Nessa perspectiva, as oportunidades de negócios envolvendo as fontes alternativas de energia são extraordinárias, razão pela qual o setor atrai bilhões de reais em investimentos por ano.

Em que pese os incentivos e boa vontade da maioria dos entes públicos, os empreendedores devem estar atentos à ausência de um marco regulatório quanto às exigências ambientais prévias à instalação de novos empreendimentos, cercando-se de cuidados jurídicos que reduzam os riscos do investimento.

A complexa legislação ambiental, embora vasta, não preenche lacunas fundamentais (como a falta de regras claras para definição do órgão competente para o licenciamento ambiental), conferindo pouca sustentação legal aos projetos de desenvolvimento energético. Essa realidade não só causa conflitos entre empreendedor, Ministério Público, ONGs e entre os próprios órgãos públicos, como estimula uma excessiva judicialização do licenciamento ambiental. Até mesmo as normas que surgem para desburocratizar, como a que simplificou o licenciamento de empreendimentos de pequeno porte (Resolução CONAMA n. 279/01), resultam em ineficácia e insegurança aos envolvidos. Por sua vez, a duvidosa qualidade dos estudos técnicos contribuem pouco para suprir a falta de profissionais qualificados nos órgãos públicos. O resultado de tudo pode ser um procedimento caro, moroso, burocrático e – o pior de tudo – imprevisível, prejudicial aos interesses de empreendedores e do país.

O mercado, por sua vez, reflete essa realidade, mostrando-se, senão desconfiado, ao menos pouco confortável com os óbices impostos pelas leis ambientais à expansão das fontes alternativas. Isso fica claro, por exemplo, na avaliação realizada pelos analistas do Banco Santander, que entendem que um dos principais riscos para o investimento em uma empresa do setor eólico é a dificuldade de aquisição das licenças ambientais.

Por se tratar de um setor relativamente novo, ainda em desenvolvimento e consolidação, tanto em aspectos técnicos e de engenharia, como em sua regulação, é importante que o empreendedor considere a variável ambiental como um relevante fator estratégico. Essa variável deve ser considerada em todas as fases de um possível investimento, desde a definição da cidade e do imóvel onde será instalado o empreendimento, passando por toda a fase de licenciamento ambiental e obras de instalação, até a sua efetiva entrada em operação.
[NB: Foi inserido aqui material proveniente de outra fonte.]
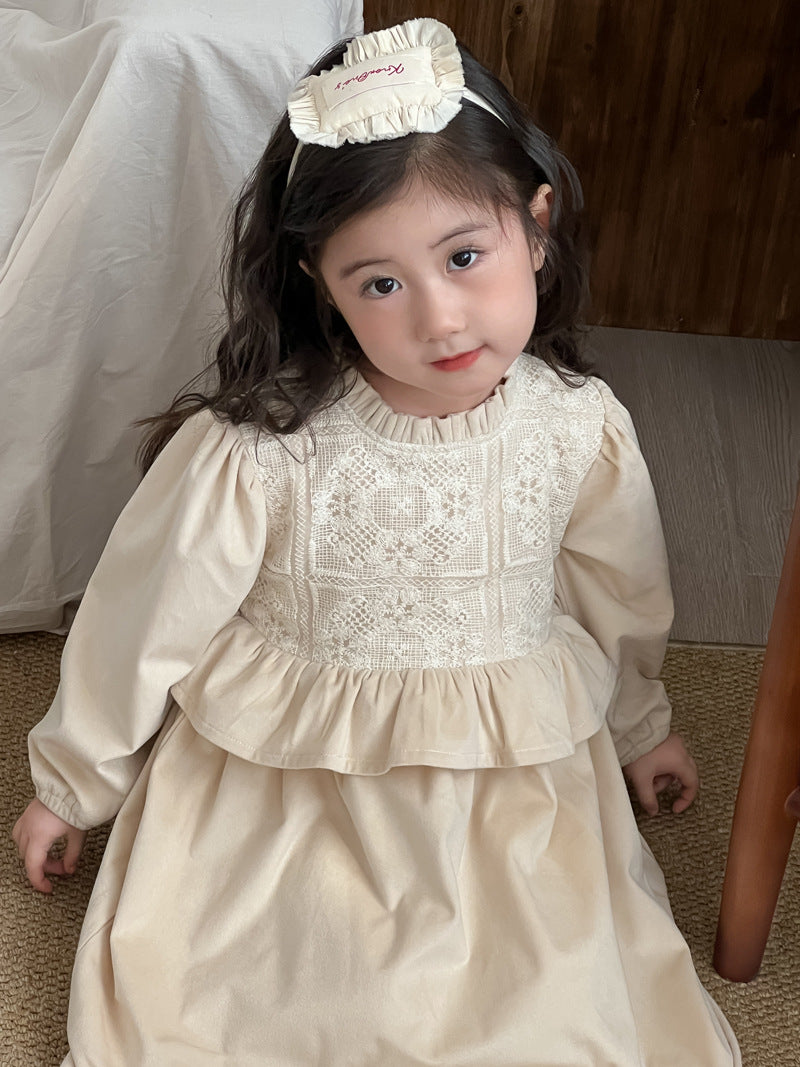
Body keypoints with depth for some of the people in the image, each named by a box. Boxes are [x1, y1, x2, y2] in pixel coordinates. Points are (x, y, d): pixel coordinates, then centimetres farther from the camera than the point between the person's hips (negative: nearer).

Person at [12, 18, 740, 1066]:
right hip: (279, 786, -2)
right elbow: (142, 620, -9)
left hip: (512, 781, 3)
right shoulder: (253, 451, -24)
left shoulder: (581, 431, -12)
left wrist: (637, 726, 26)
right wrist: (71, 783, 5)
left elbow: (619, 598, 9)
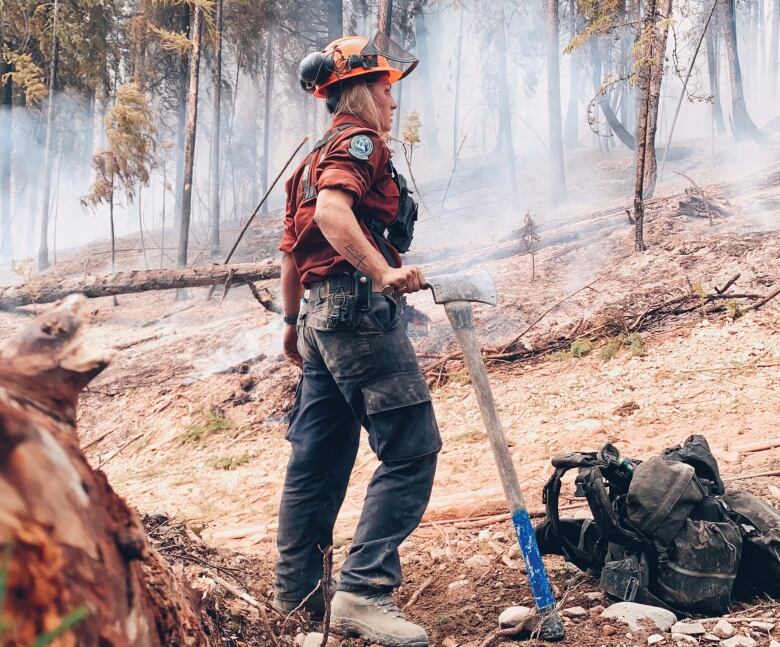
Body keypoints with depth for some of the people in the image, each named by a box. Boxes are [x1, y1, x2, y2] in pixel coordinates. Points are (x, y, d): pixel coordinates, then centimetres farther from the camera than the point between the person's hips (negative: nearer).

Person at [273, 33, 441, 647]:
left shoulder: (315, 158, 24)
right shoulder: (359, 140, -5)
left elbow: (292, 250, 26)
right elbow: (332, 212, -24)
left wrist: (294, 321, 33)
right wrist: (383, 272, -34)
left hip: (320, 313, 10)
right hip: (360, 310, -10)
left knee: (319, 454, 13)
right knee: (412, 449, -11)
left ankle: (297, 587, 22)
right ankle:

A estratégia na condução da variável ambiental e na relação com os stakeholders do licenciamento é indispensável para conferir segurança e previsibilidade ao empreendimento. Evita possíveis questionamentos judiciais, que podem paralisar obras e a atividade. Permite que as demandas de energia contratadas em projetos ainda em implantação sejam atendidas. Garante ao empreendedor a manutenção do cronograma do projeto e dos compromissos assumidos com terceiros. E, principalmente, assegura aos investidores retorno de seus investimentos. Dessa maneira, não ganha só quem empreende, mas também o país, que passa a ter energia garantida para seu desenvolvimento social e econômico. É uma opção técnica e confiável para superar esse paradoxo que são as barreiras ambientais à expansão das energias alternativas limpas.